El genuino deporte es seguramente uno de los fenómenos que, con un lenguaje comprensible a todos, más nos influye a través de sus profundos abecedarios. Puede ser vehículo de elevados valores humanos, máxime si se práctica con pleno respeto a sus reglas.
Tras el alma deportiva hay capacidades físicas e intelectuales, de táctica y esfuerzo, pero también respeto, tolerancia y comprensión hacia el adversario. Por eso, nos alegra que este año Naciones Unidas celebre el primer Día Internacional del Deporte para el desarrollo y la paz (6 de abril), y lo haga consciente de que el deporte fraterniza por encima de cualquier diferencia. Sí esto no fuera así, tampoco estaríamos hablando de la práctica deportiva concebida como derecho humano, sin discriminación de ningún tipo y dentro del espíritu del olimpismo, lo que exige comprensión mutua, solidaridad y afán de superación o realización.
Personalmente, estoy convencido de su gran efecto pedagógico de fortalecimiento de las sociedades en su conjunto, en la medida que congrega a multitudes de diversas culturas alrededor de unos valores comunes, que conllevan una vida sana, despojada de vicios, y que, además, fomenta la igualdad de género y el empoderamiento de los jóvenes como agentes de cambio. También el deporte tiene un efecto salvavidas, o de rescate humano, puesto que aviva el desarrollo de las relaciones sociales en un ambiente de recreación y divertimento, casi siempre al aire libre, estimulando a la persona a dar lo mejor de sí y a evitar aquello que pueda ser peligroso o perjudicial para sí mismo o para los demás. Por desgracia, junto al auténtico deporte que salva y sana, ha espigado otro que mortifica y traiciona, que busca sólo el lucro y que separa. De ahí, la importancia de esta conmemoración para infundir un nuevo impulso de creatividad y de discernimiento. Más allá de una práctica que favorece el vigor físico, hemos de templar el carácter, con espíritu conciliador, sabiendo que los triunfos se marchitan, y lo que permanece son las buenos modales.
Los referentes deportivos han de ayudarnos a convivir, han de ser la referencia en un espacio intercultural, activando el entendimiento en un campo de juego común como es el mundo. No somos personajes de tragedia, sino individuos con alma, y como en el deporte, precisamos sentirnos arropados en el equipo humano para conquistar nuevas armonías, especialmente en un momento de tanto desconsuelo como el actual.

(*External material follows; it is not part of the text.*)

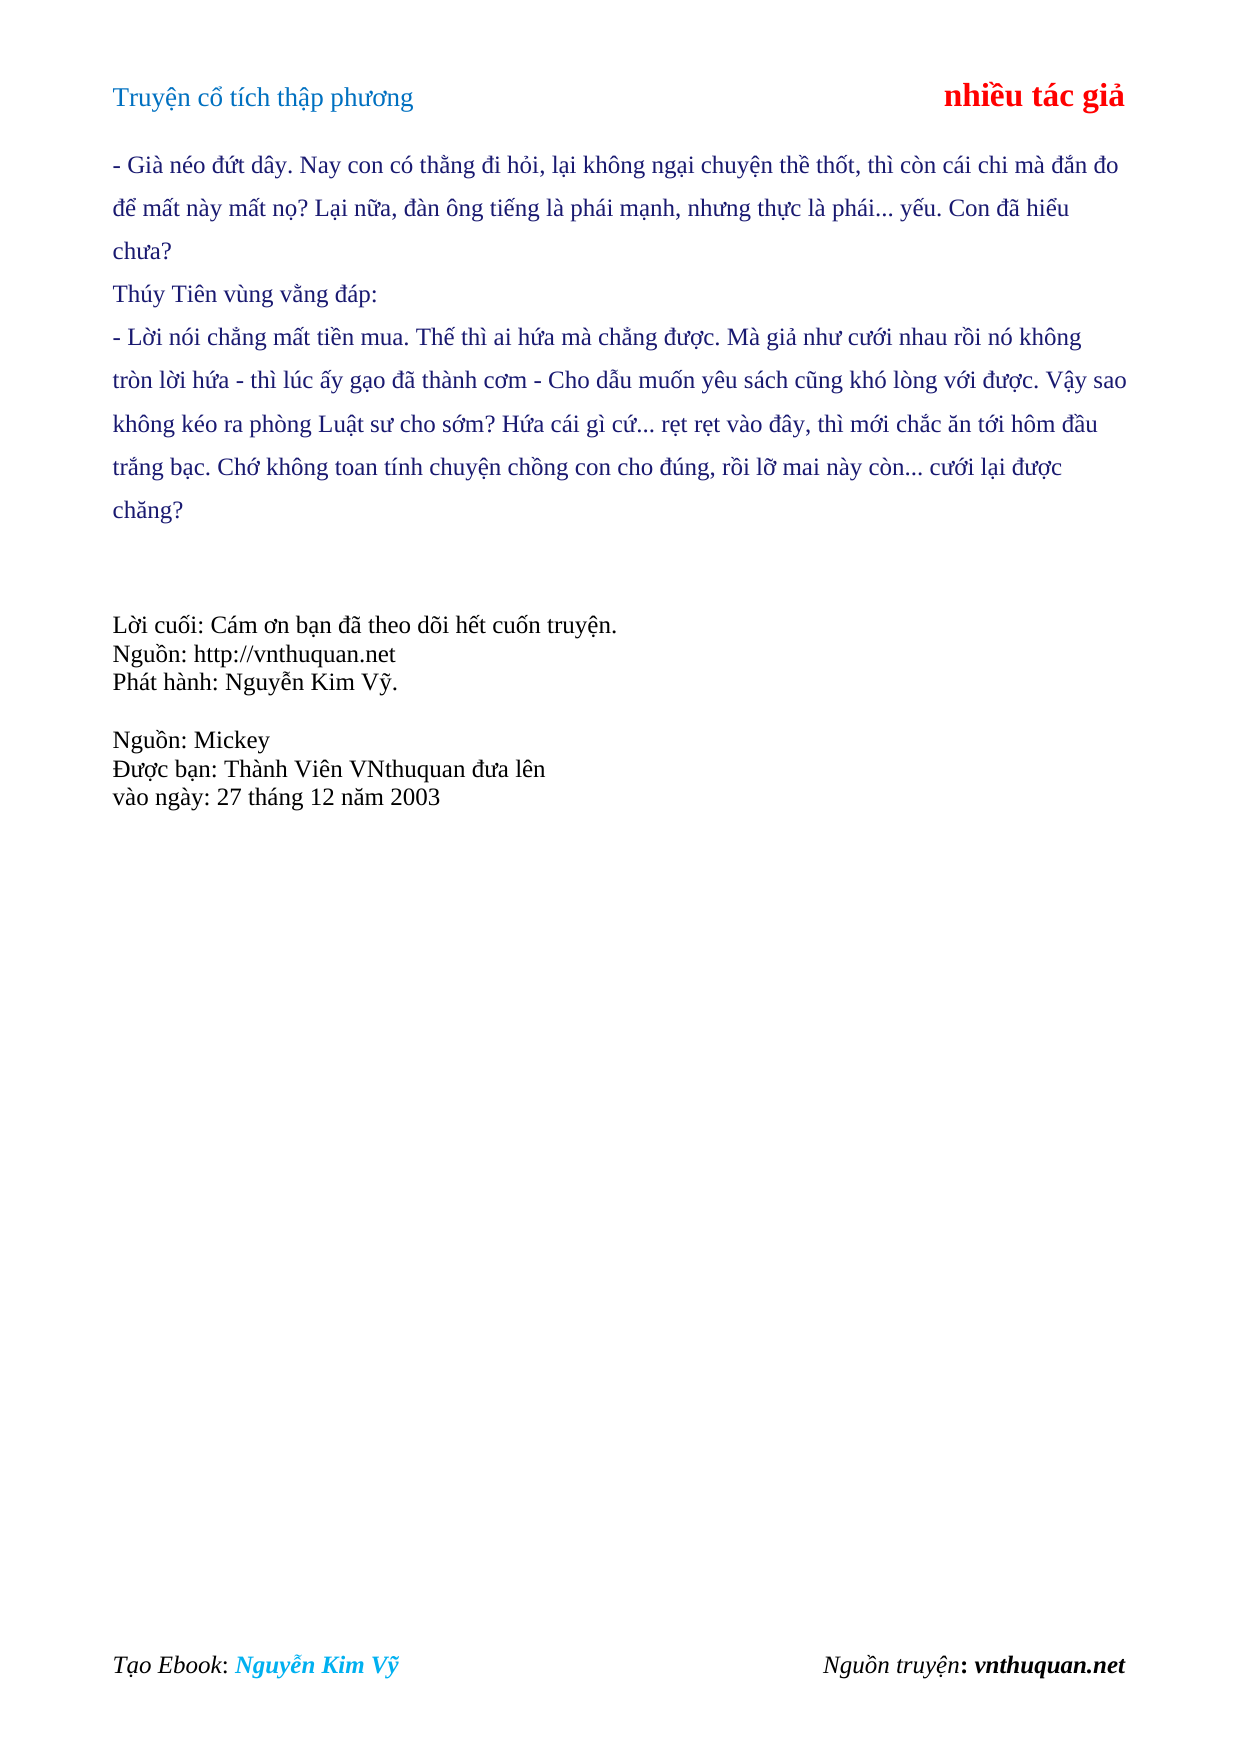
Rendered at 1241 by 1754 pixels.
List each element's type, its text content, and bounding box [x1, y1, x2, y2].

text Lời cuối: Cám ơn bạn đã theo dõi hết cuốn truyện. Nguồn: http://vnthuquan.net Phát hành: Nguyễn Kim Vỹ. Nguồn: Mickey Được bạn: Thành Viên VNthuquan đưa lên vào ngày: 27 tháng 12 năm 2003 [112, 581, 1128, 811]
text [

A veces pienso que tenemos que autoafirmarnos como personas. Conviene que la identidad humana no se devalúe o se desoriente. Aprovechar este potencial deportivo para elaborar planteamientos innovadores en materia educativa, y así poder forjar un futuro más humano, lo considero importantísimo, sobre todo para sentar las bases de un desarrollo más humanista. Si en verdad queremos superar las profundas desigualdades y hacer frente a todas las formas de discriminación, tenemos que jugar más limpio y cooperar mucho más en el terreno de juego, como lo hacen los verdaderos deportistas a la hora de competir. Sus valores intrínsecos como el trabajo conjunto y la disciplina son entendidas por todo el mundo. Desde luego, bien podría aprovecharse esta conciencia deportiva para nuestro propio diario de vida, que en el fondo es también una competición, en la que nadie sobra y todos somos necesarios e imprescindibles, en la contienda de la vida.
En todo caso, resulta verdaderamente sobrecogedor ver a la juventud dispuesta a entrenar duro, aceptando de buen grado no pocos sacrificios y privaciones, practicando con fervor y con alto sentido deportivo, una sana competición, que es toda una lección de luz para el resto de la sociedad. Es una imagen cargada de belleza, de entusiasmo, que no sólo tiene como objetivo la expresión o la mejora de la condición física y psíquica, sino también el poder crecer día a día como seres humanos, como ciudadanos del mundo, sobre la apasionante cancha del orbe. Sin duda, el deporte, -como dice Naciones Unidas-, “da autonomía a los jóvenes, favorece la buena salud y fomenta valores como la igualdad, el respeto mutuo y la deportividad”. Y a mi juicio es, en este sentido de actitud positiva, en la que hay que seguir avanzando socialmente. Además, el deporte con su universal popularidad, es una herramienta de inclusión sin precedentes, también en personas con discapacidad tiene un papel vital para la recuperación de su vida.
Por consiguiente, las iniciativas deportivas cuando tienen como objetivo el desarrollo integral de la persona y se realizan bajo la dirección de personal cualificado y verdaderamente formado, son una buena ocasión para derribar barreras, porque además poseen la fuerza de inspirar emociones de unión. Ya lo advirtió el escritor francés, Albert Camus (1913-1960), cuando dijo: “Todo cuanto sé con mayor certeza sobre la moral y las obligaciones de los hombres, se lo debo al fútbol”. La enseñanza de cómo ganar y cómo saber reconocer la derrota sin sacrificar las metas y objetivos, es un claro ejemplo de esas reglas o normas por las que se rige el comportamiento o la conducta de un ser humano en relación a la sociedad, a sí mismo, y a todo lo que le rodea. Por otra parte, cualquier colectivo que ame el deporte como cultura reparadora, sabe que su práctica eleva la calidad de vida de sus ciudadanos por los efectos beneficiosos de la actividad física, tanto para la salud corporal como la emocional; las personas que cultivan algún deporte con regularidad suelen sentirse más complacidos y advierten, subjetivamente, un mayor bienestar en ellos mismos.
El fenómeno del deporte, pues, salvo los posibles estallidos de violencia durante o tras las competiciones, suele generar un clima de de sosiego que se agradece cuando la realidad que nos circunda tiene tantos frentes de violencia abiertos. Los juegos olímpicos han sido un claro ejemplo de servicio para derribar estereotipos negativos y formar otro espíritu más conciliador. Celebro, por tanto, que Naciones Unidas injerte en el planeta la oportunidad de reconocer el espíritu deportivo como un valor en la consecución de grandes metas como los objetivos del desarrollo del milenio; puesto que todos sabemos que el deporte mueve masas y su impacto es grandioso. Que esta celebración, tan necesaria como justa, nos motive (y movilice) a todos a redoblar los esfuerzos por cultivar valores universales en los que se debe apoyar la globalizada familia humana moderna. La competición, en suma, no ha de ser solo ganar al oponente, conseguir medallas y reconocimientos, sino una búsqueda interna para ser mejor persona y, de este modo, poder vivir de una manera más armonizada el cuerpo y la mente.